Tata Steel shares up 4% as annual crude steel production rises in FY26


Shares of Tata Steel gained on Wednesday after the company reported strong provisional production and delivery volumes for the fourth quarter and full year FY2026.

The stock settled 3 per cent positive at ₹204.18, after hitting an intraday high of ₹206.40 from its previous close of ₹198.13.

Tata Steel reported its annual crude steel production in India at 23.48 MT in FY26, registering an increase of 8 per cent year-on-year. The growth was primarily driven by the ramp-up at its Kalinganagar plant, partially offset by the shutdown of the ‘G’ blast furnace at Jamshedpur for relining.

On a quarterly basis, crude steel production stood at 6.25 MT in the fourth quarter, up from 5.44 MT in the year-ago period, reflecting a 15 per cent year-on-year rise.

Deliveries remained in line with production growth, with annual deliveries in India reaching a record 22.53 MT. Notably, domestic deliveries crossed 20 MT for the first time, highlighting the company’s strong market presence. In the March quarter, deliveries rose 10 per cent year-on-year, marking the highest-ever quarterly volumes.

Among segments, the automotive and special products vertical recorded its best-ever annual deliveries of around 3.4 MT, supported by a shift towards high-end products, which grew 11 per cent year-on-year.

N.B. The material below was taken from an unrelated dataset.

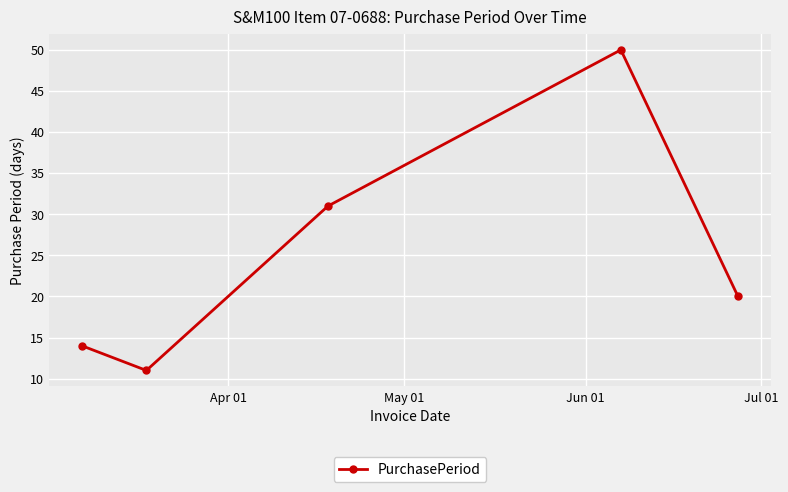

What is the difference between the second highest and minimum values?

20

The branded products and retail segment also achieved record volumes of about 7.3 MT, driven by steady performance of established brands.

The industrial products and projects vertical reported deliveries of approximately 7.2 MT, aided by value-accretive segments, including engineering applications such as defence and shipbuilding.

On the international front, Tata Steel Netherlands reported liquid steel production of about 6.7 MT and deliveries of around 6.1 MT in FY26, with fourth-quarter deliveries rising 21 per cent quarter-on-quarter to 1.7 MT. The UK business delivered 2.2 MT during the year, impacted by subdued market conditions, while operations continue to transition towards a 3 MTPA electric arc furnace at Port Talbot.

Tata Steel Thailand posted saleable steel production of 1.33 MT and deliveries of 1.32 MT, with deliveries increasing 11 per cent year-on-year, supported by strong domestic rebar demand.

The strong operational performance across domestic and key international markets lifted investor sentiment, driving the stock higher in early trade.